Paul Yee’s historical novel, published in 2005, is a good read for junior high and above, as well as for adults. Have you ever heard of Vancouver’s Chinatown riots of September 7, 1907? Neither have I. This attempt to purge Canada of Asian immigrants, a parade right through the middle of Chinatown, by the “Asiatic Exclusion League” turned a bad idea into a war between the Asians and equivalent of the Klu Klux Klan.
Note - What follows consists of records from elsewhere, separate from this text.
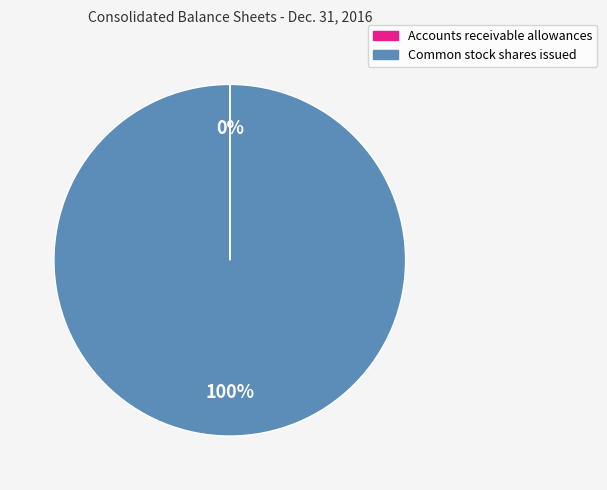

Is it true that Common stock shares issued is 100% of the pie?

True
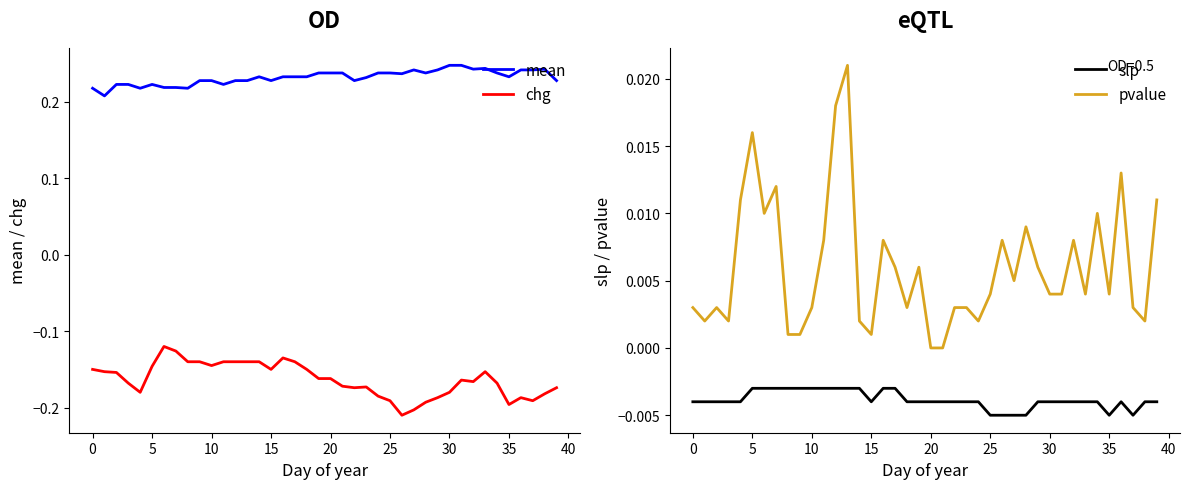

The value of chg at 30 is -0.1. True or false?

False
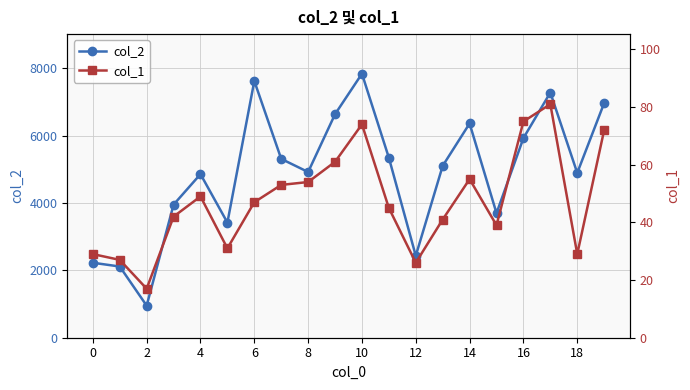

The col_2 series shows 4922 at 8. True or false?

True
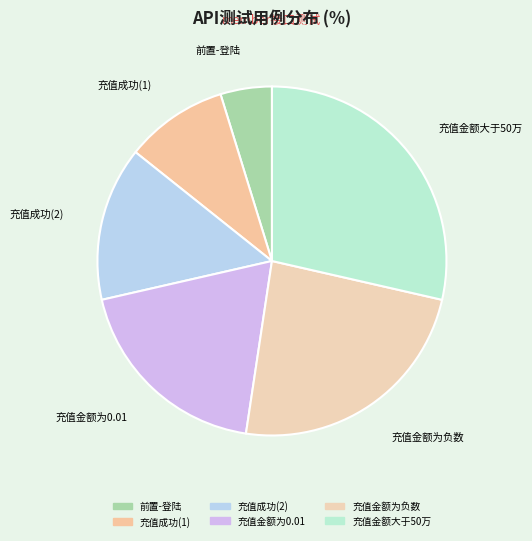

Approximately how many times larger is the value at 充值金额为0.01 compared to 充值金额大于50万?

0.7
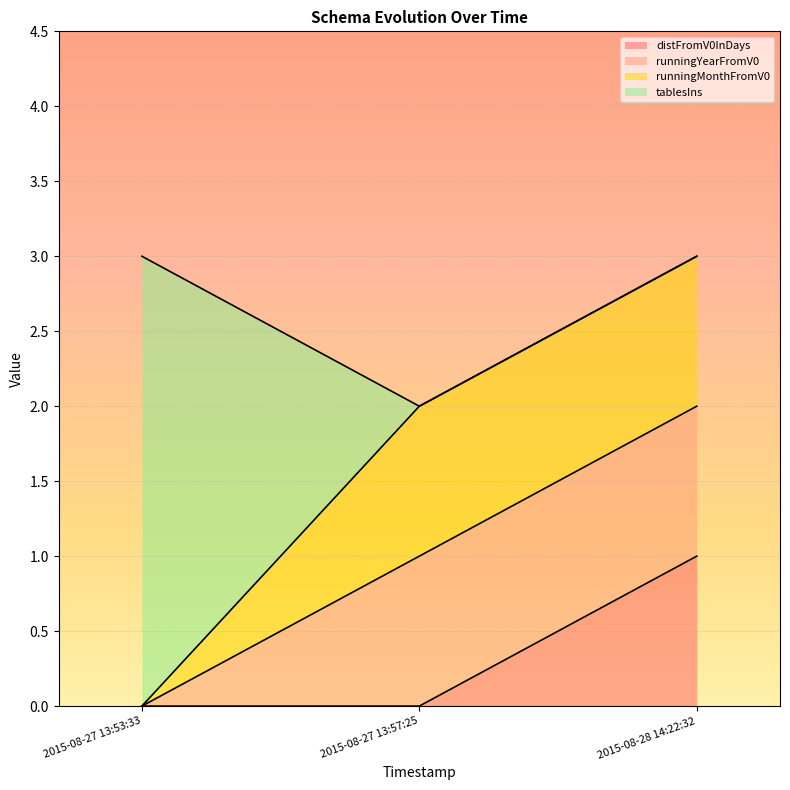

What position from the right is 2015-08-27 13:53:33?

3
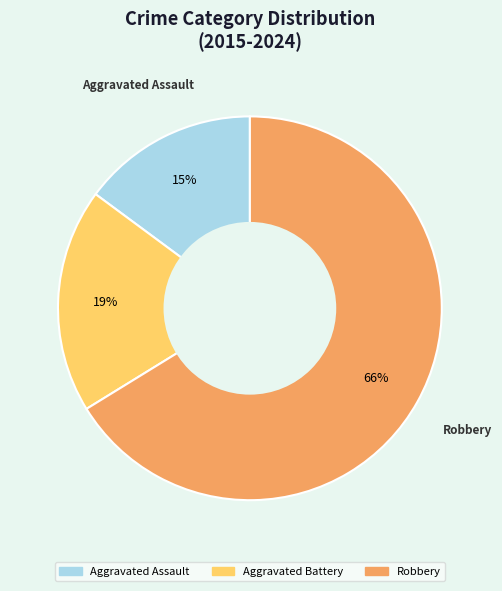

To the nearest percent, what is the difference between the largest and smallest slice percentages?

51%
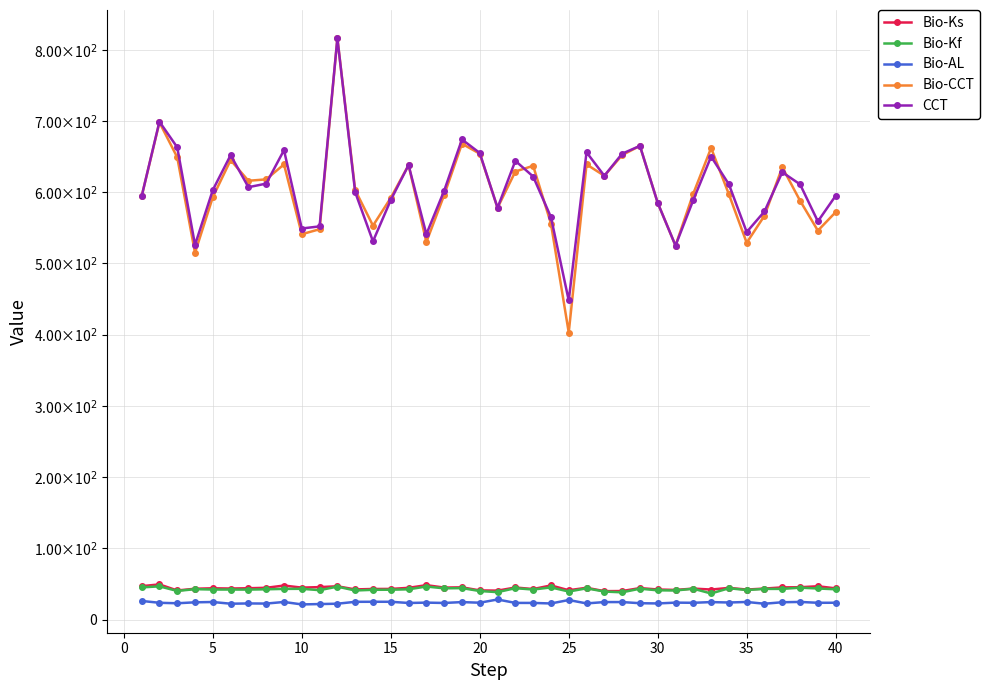

How many interior local peaks does the CCT series have?

11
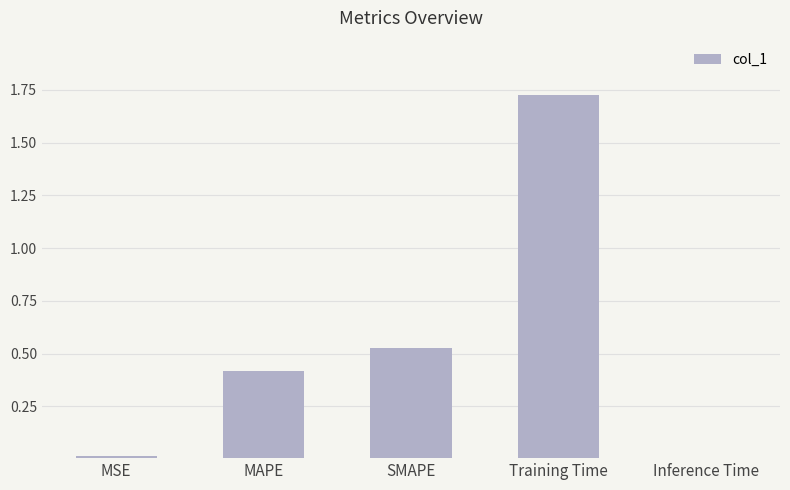

At which category does the chart reach its peak across all series?

Training Time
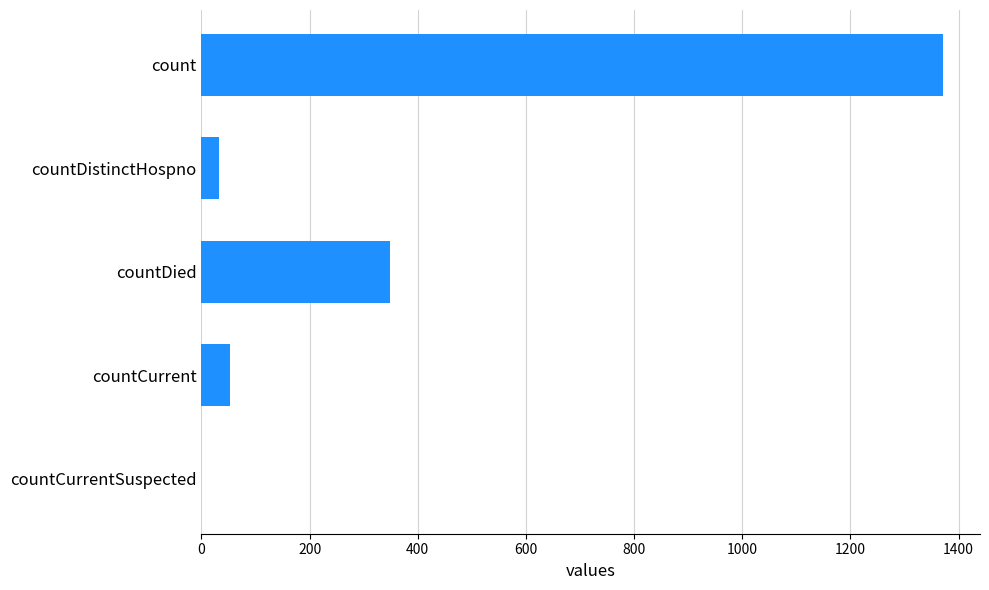

Where is the data nearest to the value 685?

countDied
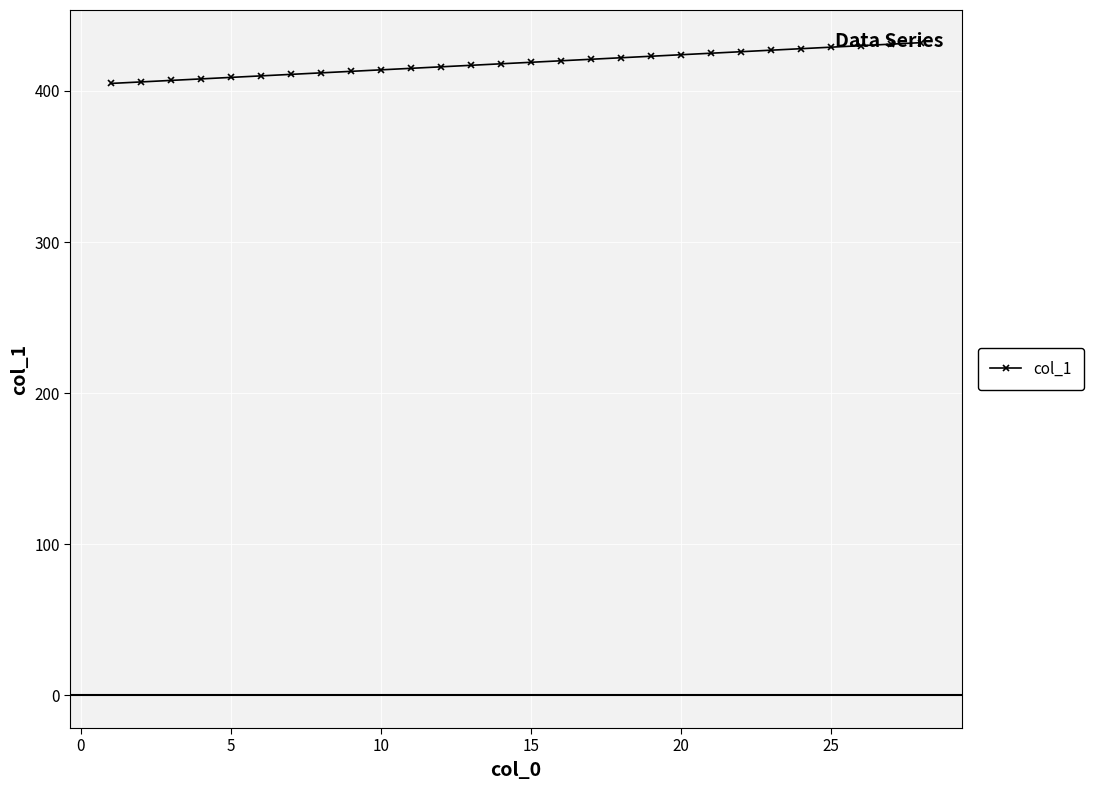

What is the maximum value shown in the chart?

432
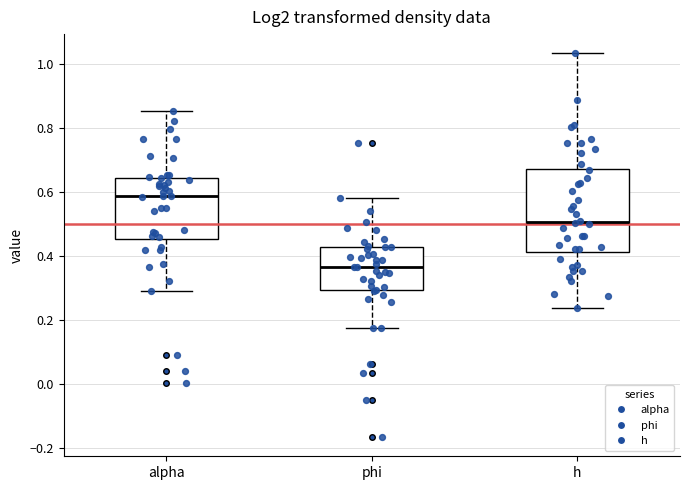

Comparing the boxes themselves (not the whiskers), which one is the tallest?

h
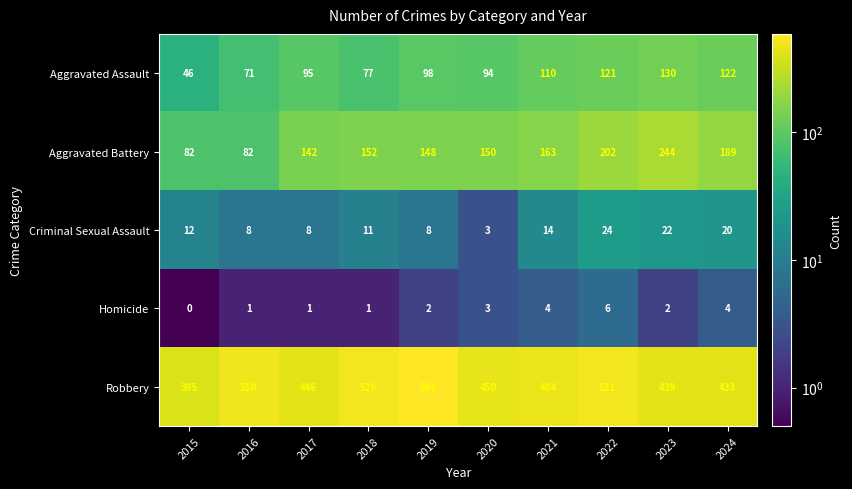

Read the Robbery value at 2022, to the nearest 10.

520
The story is told from the point of view of young Ba, son of Bing, the “bone collector,”who makes his living returning the bones of people who died in America back to China to be buried “properly.” It is a job nobody else will do because of superstition and not wanting to do such a lowly job. When Bing digs up the bones of Mr. Shum, whose skull is missing, strange things begin to happen. Although he grew up on ghost stories, Ba tries to heed his father’s advice that there are no such things as ghosts. When Ba “graduates” to houseboy in the Bently home, he finds he must face many things with courage, and eventually is able to help Mrs. Bently “restore” the mansion to its former state and condition. What was a haunted house becomes a happy home.
The characters are fictional, the plot is imaginative, but the facts on which it is based are real. This is a fascinating “peek” into Canada’s history and an easy way to learn and enjoy it.